Mr Ross said that while the Attorney General's comments on the bill were unusual, they were directed at Fianna Fáil who he said were responsible for most of the amendments. 

Fianna Fáil earlier called for the current bill to be scrapped and a new one redrawn. 

Party leader Micheál Martin said on Twitter that it is "difficult to see how Government can allow Judicial Appointments Bill to proceed if Attorney General believes it to be unconstitutional".

The Fianna Fáil justice spokesperson Jim O'Callaghan described the bill as deeply flawed.

In a statement, he also agreed with AG Seamus Woulfe's description of it as a "dog's dinner" and added "the chef was Minister Ross".

Seamus Woulfe
Attorney General Seamus  Woulfe said some of the amendments are 'inconsistent'

"The Attorney General is correct in describing the Government's Bill as a complete dog's dinner. The reason it is a dog's dinner is because the chef is Shane Ross," Mr O'Callaghan said.

He warned that a bill that was considered unconstitutional could not be passed by the Dáil. 

Independent TD Clare Daly, a member of the Justice Committee, said the Attorney General's comments were "shockingly ill-informed".  

Ms Daly said many days had been spent considering over 100 amendments. 

She said the Law Society and the Civil Liberties groups had previously recommended that the Attorney General not sit on the Judicial Appointments Commissions because he or she already has an advisory role when nominations are brought to Cabinet.

In a statement last night, a government spokesman said the Government is fully committed to the bill.

The statement was issued following yesterday's comments by Mr Woulfe, where he described some of the amendments to the bill as "contradictory", "inconsistent" and "unconstitutional".  

Taoiseach Leo Varadkar spoke yesterday evening to Minister for Justice Charlie Flanagan and Minister for Transport Shane Ross, who proposed the bill, and also to the Attorney General.  

Afterwards, the Government statement said the bill will be brought back into the Dáil for 'report stage' after the Easter recess, and that it is an important piece of reform and modernisation.

Addressing the Association of European Journalists in Dublin, Mr Woulfe noted that the Oireachtas Committee had voted by 5-3 to "abolish" the Attorney General from the judicial appointments process.

He said this was widely viewed in the legal system as an "absolutely crazy thing to do", noting that the Attorney General is "hopefully a good link person" between the Bar Library, and knows the people, the candidates and the judges.

Mr Woulfe said that the whole "myriad" of amendments made by the committee now make the bill a complete "dog's dinner" at the moment because a number of the amendments were contradictory, inconsistent and unconstitutional.

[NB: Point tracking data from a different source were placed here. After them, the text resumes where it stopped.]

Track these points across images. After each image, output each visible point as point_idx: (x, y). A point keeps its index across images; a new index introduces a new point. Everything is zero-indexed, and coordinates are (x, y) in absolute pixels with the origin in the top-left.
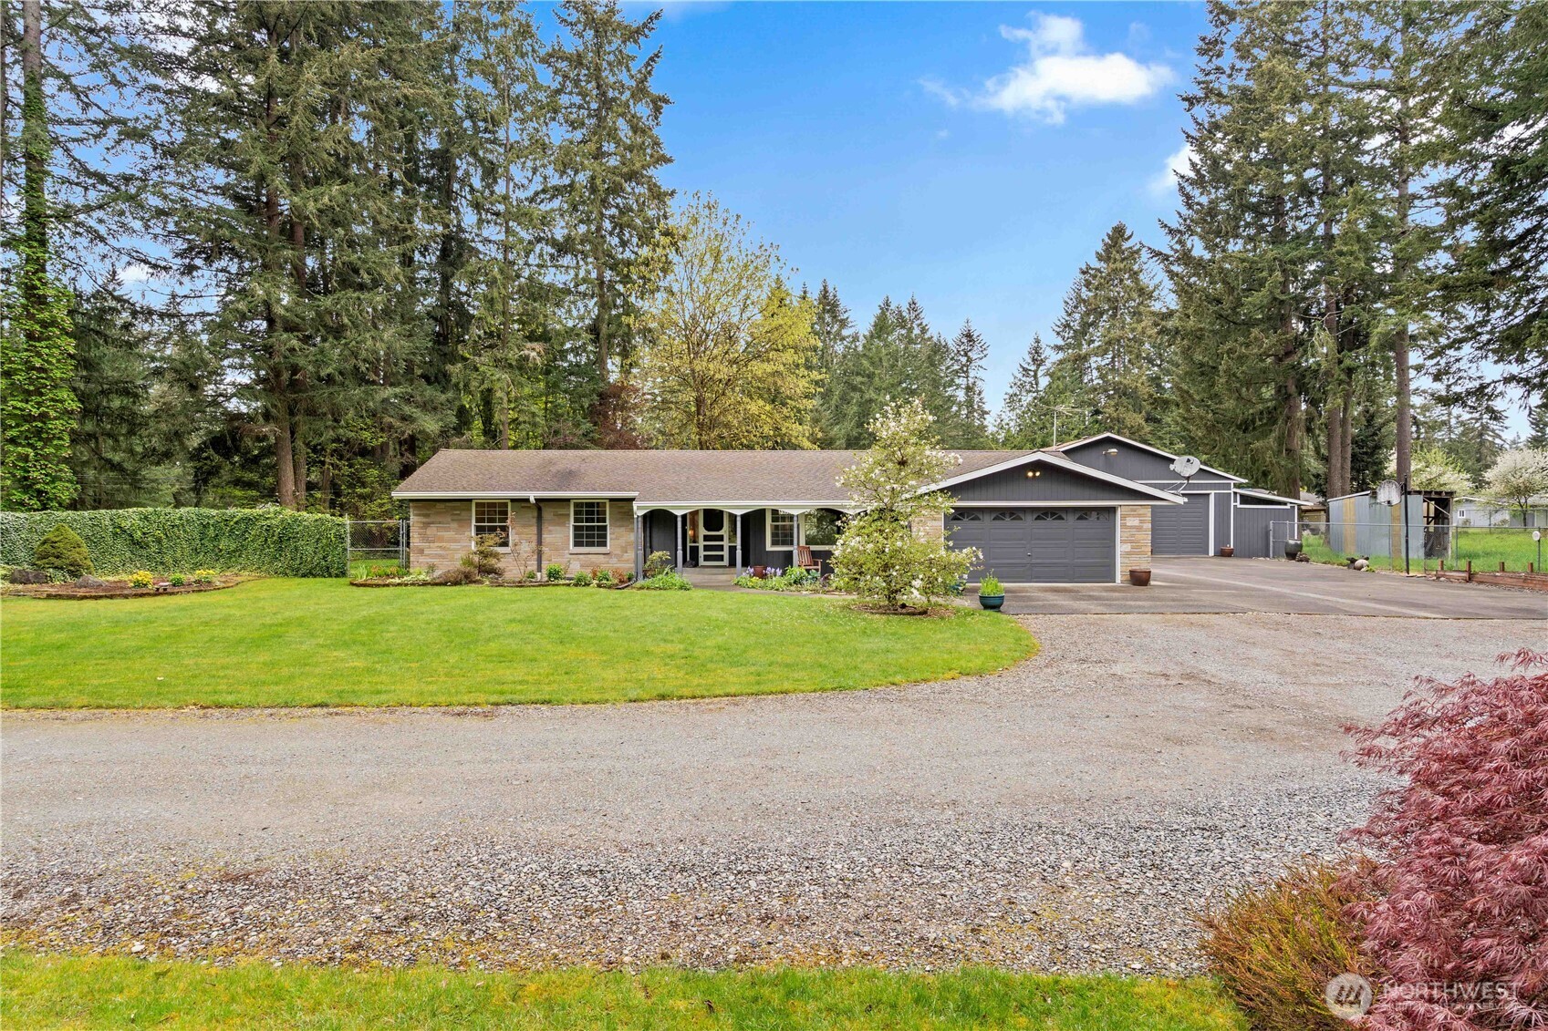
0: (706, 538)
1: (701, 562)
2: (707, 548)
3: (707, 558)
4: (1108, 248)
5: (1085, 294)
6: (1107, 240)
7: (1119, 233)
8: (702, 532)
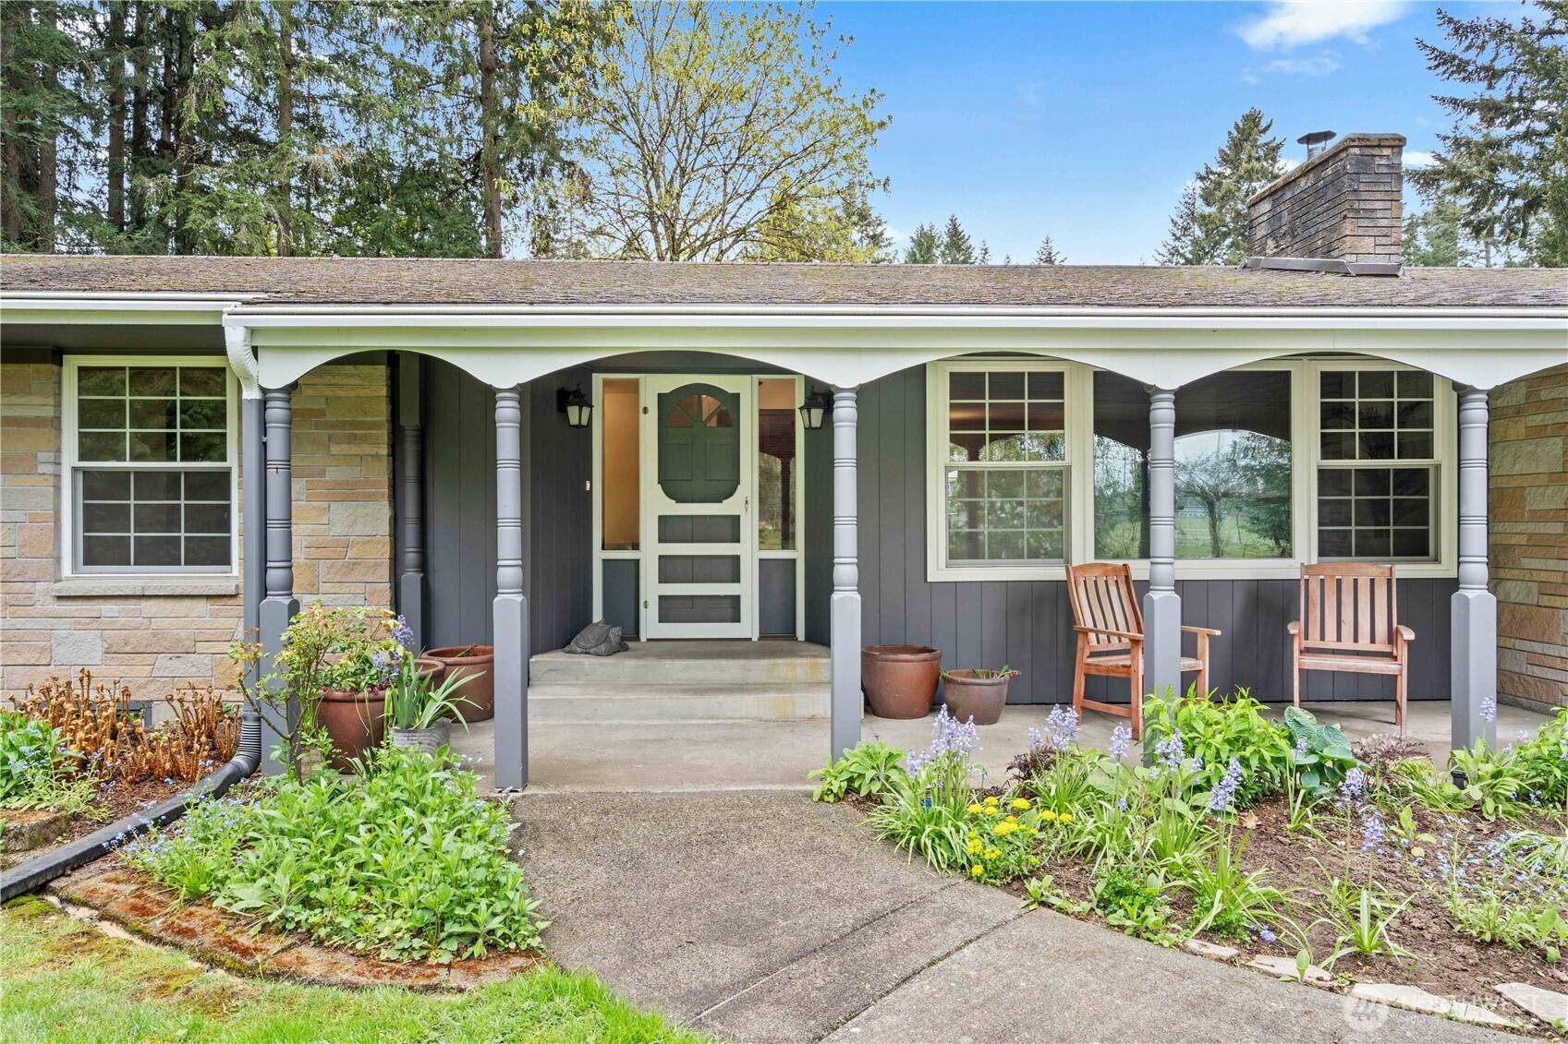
0: (670, 529)
1: (651, 626)
2: (670, 569)
3: (671, 610)
4: (1237, 146)
5: (1201, 208)
6: (1235, 133)
7: (1251, 126)
8: (654, 503)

He said this would make it a challenge to get the bill to the report stage very soon.

However, Mr Woulfe said he was sure that under "new politics", a deal would be done between various Government ministers and opposition parties, and he would await with interest over the next few days how that will pan out.

Sinn Féin said it had submitted amendments to the bill to ensure that prison sentences are proportionate to the crime.

The amendments were drafted by the party's justice spokesperson Donnchadh Ó Laoghaire.

He said it is important that the public have confidence in the courts, but currently there are wide disparities in a number of areas, including sexual offences, which have drawn comment.

The Green Party leader has also -called for the scrapping of the bill.

Eamon Ryan said he supported criticism of the proposed legislation articulated by Mr Woulfe.

Speaking at the Green Party national conference in Dun Laoghaire, Mr Ryan said "the Attorney General is absolutely right this legislation should be stopped".

"One of the strengths of our system is we have an independent judiciary, we've appointed really good people over the years, we do not need to put in what is a political approach, just to give a kick to the judges which is what would happen if we pass this bill.

"The Attorney General should be listened to, not just by Fine Gael but also by Fianna Fáil," he said.